The point is the code checks every byte of the page, so there is ~4000 checks, and the same count of the lines in the output file. It doesn't hang, but just runs slowly.

dedndave


Antariy

Quote from: hutch-- on January 16, 2015, 08:16:08 AM
Alex,


Test with code self-patch the page where it runs
Press a key after number appears
cycles for SEC1: 116407773
Test with the code from the same page but patching the data in the other section
Press a key after number appears
cycles for SEC1: 114670101
Test with call to the external page which patches the other page with the code
Press a key after number appears
cycles for SEC2: 115656843
Test with call to the external page which patches the data from the other page
Press a key after number appears to EXIT
cycles for SEC2: 115897284


Hint, when redirecting output, for messages that should be seen on the screen while it running, use STDERR. The StdOut redirects to output to file.

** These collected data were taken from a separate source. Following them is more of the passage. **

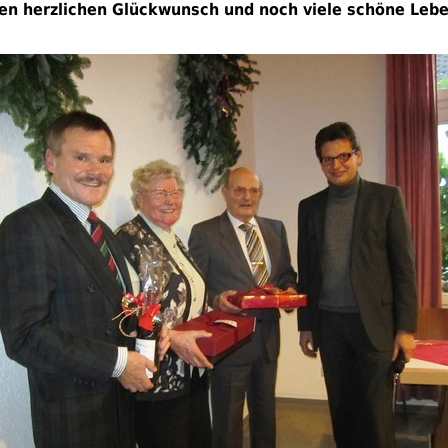
en herzlichen Glückwunsch und noch viele schöne Lebe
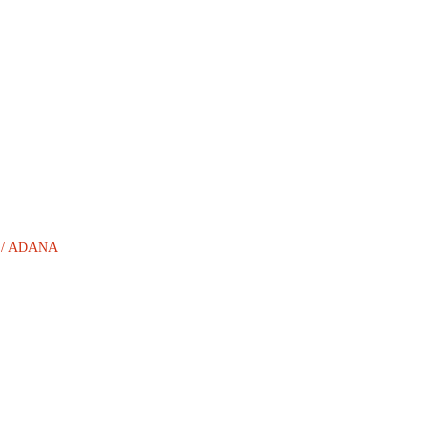
AN / ADANA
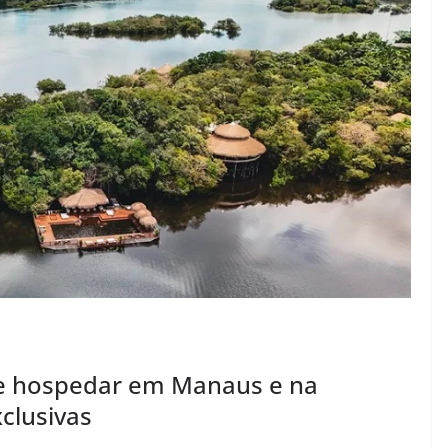
se hospedar em Manaus e na
clusivas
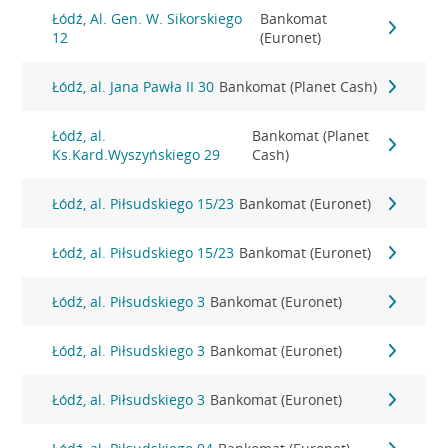
Łódź, Al. Gen. W. Sikorskiego
Bankomat
12
(Euronet)
Łódź, al. Jana Pawła II 30
Bankomat (Planet Cash)
Łódź, al.
Bankomat (Planet
Ks.Kard.Wyszyńskiego 29
Cash)
Łódź, al. Piłsudskiego 15/23
Bankomat (Euronet)
Łódź, al. Piłsudskiego 15/23
Bankomat (Euronet)
Łódź, al. Piłsudskiego 3
Bankomat (Euronet)
Łódź, al. Piłsudskiego 3
Bankomat (Euronet)
Łódź, al. Piłsudskiego 3
Bankomat (Euronet)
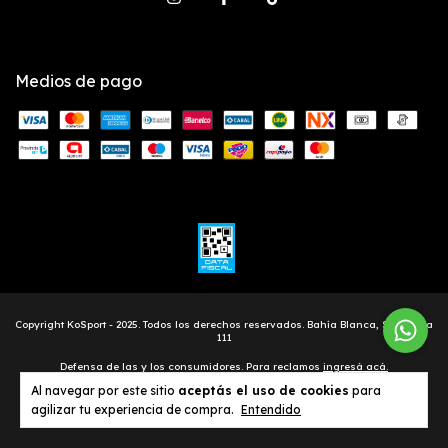
Medios de pago
Defensa de las y los consumidores. Para reclamos
ingresá acá.
Botón de arrepentimiento
Al navegar por este sitio
aceptás el uso de cookies
para
agilizar tu experiencia de compra.
Entendido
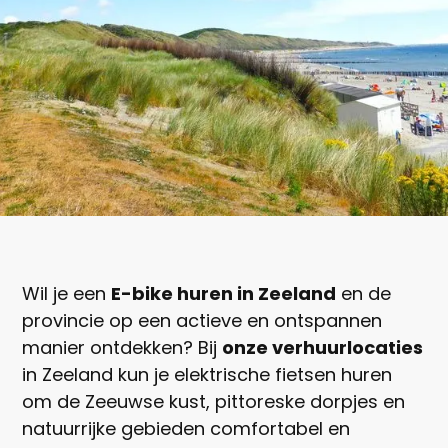
Vanaf
€ 30,-
Wil je een
E-bike huren in Zeeland
en de
Per persoon
provincie op een actieve en ontspannen
manier ontdekken? Bij
onze verhuurlocaties
Nu boeken
in Zeeland kun je elektrische fietsen huren
om de Zeeuwse kust, pittoreske dorpjes en
natuurrijke gebieden comfortabel en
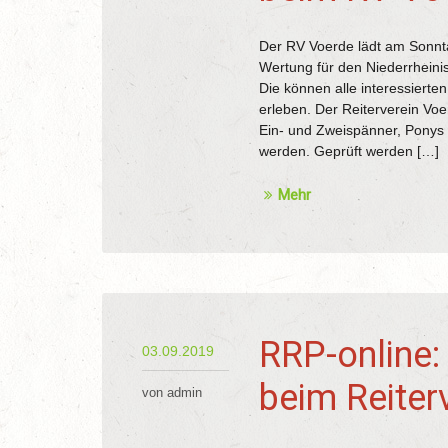
Der RV Voerde lädt am Sonnta
Wertung für den Niederrheinis
Die können alle interessier
erleben. Der Reiterverein Voe
Ein- und Zweispänner, Ponys 
werden. Geprüft werden […]
Mehr
RRP-online: 
03.09.2019
beim Reiter
von admin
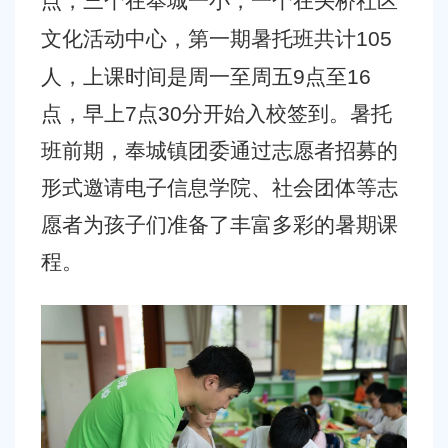
点，三个在奉城一小，一个在头桥社区
文化活动中心，第一期暑托班共计
105
人，上课时间是周一至周五9点至16
点，早上7点30分开始入校签到。暑托
班前期，奉城镇团委通过志愿者招募的
形式邀请电子信息学院、社会团体等志
愿者为孩子们准备了丰富多彩的暑期课
程。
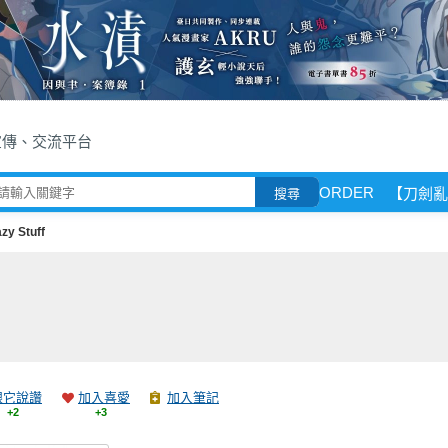
宣傳、交流平台
ORDER
【刀劍亂
搜尋
zy Stuff
跟它說讚
加入喜愛
加入筆記
+2
+3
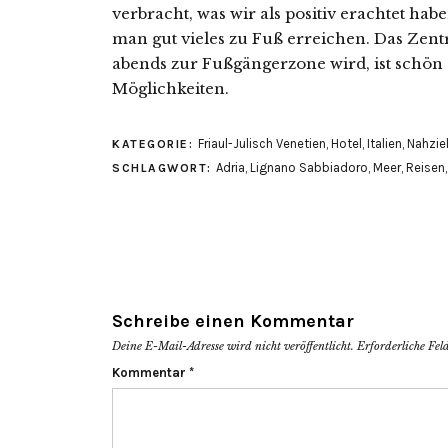
verbracht, was wir als positiv erachtet hab
man gut vieles zu Fuß erreichen. Das Zen
abends zur Fußgängerzone wird, ist schön ge
Möglichkeiten.
Friaul-Julisch Venetien
,
Hotel
,
Italien
,
Nahzie
KATEGORIE:
Adria
,
Lignano Sabbiadoro
,
Meer
,
Reisen
SCHLAGWORT:
Schreibe einen Kommentar
Deine E-Mail-Adresse wird nicht veröffentlicht.
Erforderliche Fel
Kommentar
*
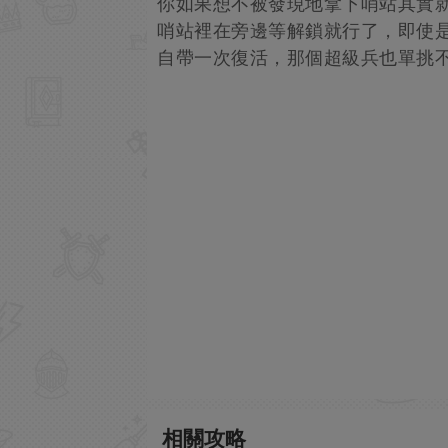
你如果想不被發現地拿下哨站其實
哨站裡在旁邊等解鎖就行了，即使
自帶一次復活，那個超級兵也單挑
相關攻略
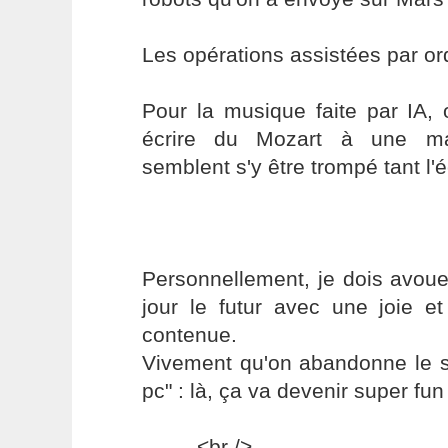
Les opérations assistées par ord
Pour la musique faite par IA, 
écrire du Mozart à une ma
semblent s'y être trompé tant l'éc
Personnellement, je dois avoue
jour le futur avec une joie e
contenue.
Vivement qu'on abandonne le si
pc" : là, ça va devenir super fun
------- <br />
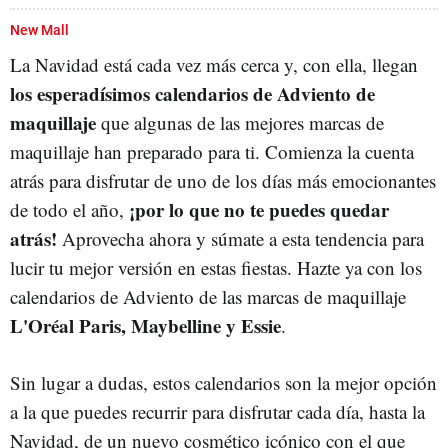
New Mall
La Navidad está cada vez más cerca y, con ella, llegan
los esperadísimos calendarios de Adviento de
maquillaje
que algunas de las mejores marcas de
maquillaje han preparado para ti. Comienza la cuenta
atrás para disfrutar de uno de los días más emocionantes
¡por lo que no te puedes quedar
de todo el año,
atrás!
Aprovecha ahora y súmate a esta tendencia para
lucir tu mejor versión en estas fiestas. Hazte ya con los
calendarios de Adviento de las marcas de maquillaje
L'Oréal Paris, Maybelline y Essie
.
Sin lugar a dudas, estos calendarios son la mejor opción
a la que puedes recurrir para disfrutar cada día, hasta la
Navidad, de un nuevo cosmético icónico con el que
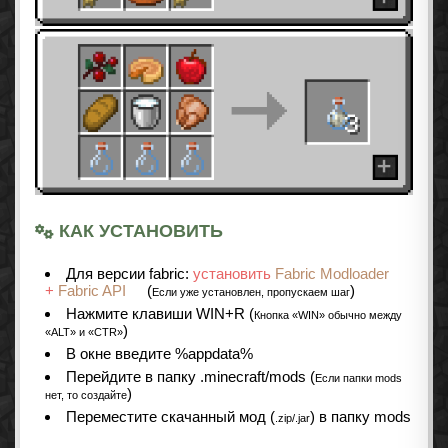
КАК УСТАНОВИТЬ
Для версии fabric:
установить
Fabric Modloader
+
Fabric API
(
)
Если уже установлен, пропускаем шаг
Нажмите клавиши WIN+R (
Кнопка «WIN» обычно между
)
«ALT» и «CTR»
В окне введите %appdata%
Перейдите в папку .minecraft/mods (
Если папки mods
)
нет, то создайте
Переместите скачанный мод (
) в папку mods
.zip/.jar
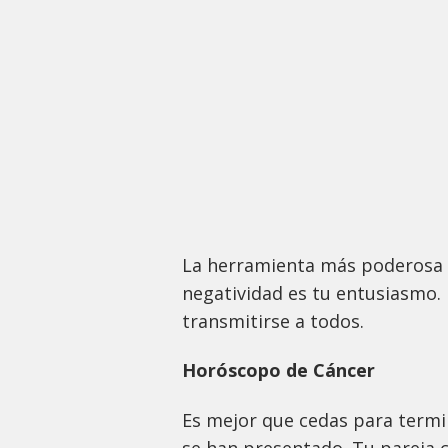
La herramienta más poderosa 
negatividad es tu entusiasmo.
transmitirse a todos.
Horóscopo de Cáncer
Es mejor que cedas para termi
se han presentado. Tu pareja c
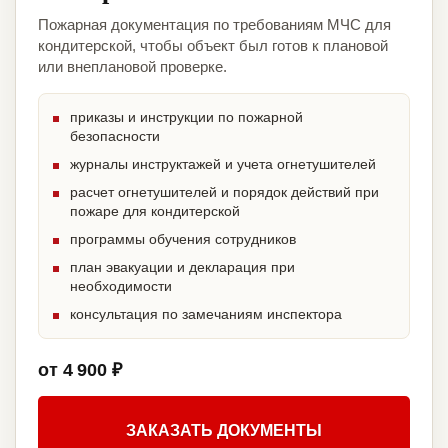
Пожарная документация по требованиям МЧС для
кондитерской, чтобы объект был готов к плановой
или внеплановой проверке.
приказы и инструкции по пожарной
безопасности
журналы инструктажей и учета огнетушителей
расчет огнетушителей и порядок действий при
пожаре для кондитерской
программы обучения сотрудников
план эвакуации и декларация при
необходимости
консультация по замечаниям инспектора
от 4 900 ₽
ЗАКАЗАТЬ ДОКУМЕНТЫ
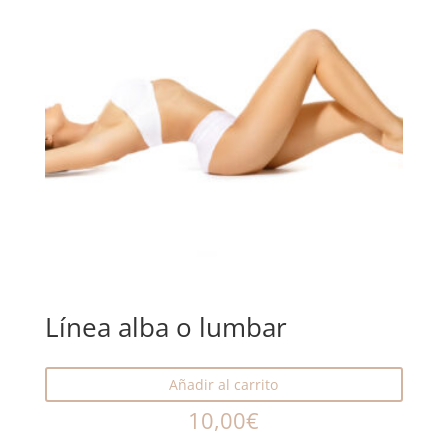
Línea alba o lumbar
Añadir al carrito
10,00
€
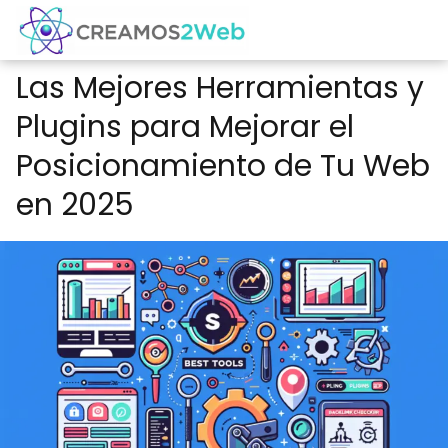
Las Mejores Herramientas y
Plugins para Mejorar el
Posicionamiento de Tu Web
en 2025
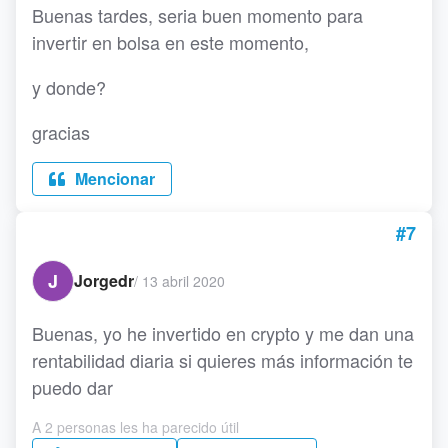
Buenas tardes, seria buen momento para
invertir en bolsa en este momento,
y donde?
gracias
Mencionar
#7
J
Jorgedr
/
13 abril 2020
Buenas, yo he invertido en crypto y me dan una
rentabilidad diaria si quieres más información te
puedo dar
A 2 personas les ha parecido útil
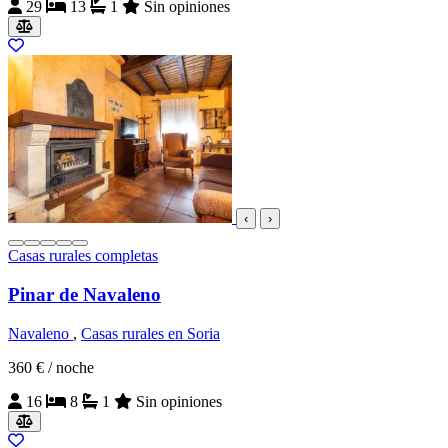
29
13
1
Sin opiniones
‹
›
Casas rurales completas
Pinar de Navaleno
Navaleno
,
Casas rurales en Soria
360 €
/ noche
16
8
1
Sin opiniones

Interestingly - your CPU doen't stalls at all after a patch the location near to the code running. Maybe that's an advanced in the CPU logic which clearly determined that the location patched is not a part of the code.

The program doesn't report anything except the results dump, so there was nothing to report about, but it was needed to mention that the code will run long enough and might seem as hunged.

Antariy

[quote author=dedndave link=topic=3960.msg41646#msg41646 date=1421356918]
i ran that program - it runs 50% CPU for a while - then drops to 0 and seems to hang
the resulting text file is 148 kb

Address: 00   <------------------------------------ hung

[/quote]

Oh, that seems as the some part of the output stdout buffer was not dumped into file - that maybe a MSVCRT problem, or maybe you finished the program hitting Ctrl+C/Break? After CPU usage drops to zero, just press any key in console window, so the program will finish and the buffer will be dumped to the disk by MSVCRT properly.
It was required to mention that in the first posts ::) Or maybe remove the waiting for the key in the program, and just make a beep, also maybe user input for the loops count to adopt to older CPUs. Well, first release was "beta" :greensml: Joking apart it's working just missing some things to be comfortable to use.

dedndave

invoke crt__getch           ;<------- it's waiting for a keypress - lol
invoke crt_exit,edi



Antariy

Dave, you've done it - even with not fully dumped buffer the results are there:


Address: 004023FE, cycles: 0428C2DB
Address: 004023FF, cycles: 041E7964
Address: 00402400, cycles: 000F45EE
Address: 00402401, cycles: 000FBC59


So your CPU with this method shows the same queue length as mine, but probably on modern CPUs the method will not work because the CPU detects that the part changed isn't the code, but it's interesting to see.

dedndave



you're supposed to press a key, Chris !!!!

Antariy

Quote from: dedndave on January 16, 2015, 08:38:55 AM
invoke crt__getch           ;<------- it's waiting for a keypress - lol
invoke crt_exit,edi


That's why I've said in the main post "the code is self-explanatory" :biggrin: Sorry for not saying that in the post.
So first time you've finished it with Ctrl+C? And the buffer just didn't dump to the file.

So I must note to Steve (FORTRANS), if you will run the tests, then second of them may take some time, you may rebuild the app as said in the main post with smaller loop count value so it will run faster, I just selected small enough values which give stable timings for my CPU, but don't know which value will be better for your CPU(s).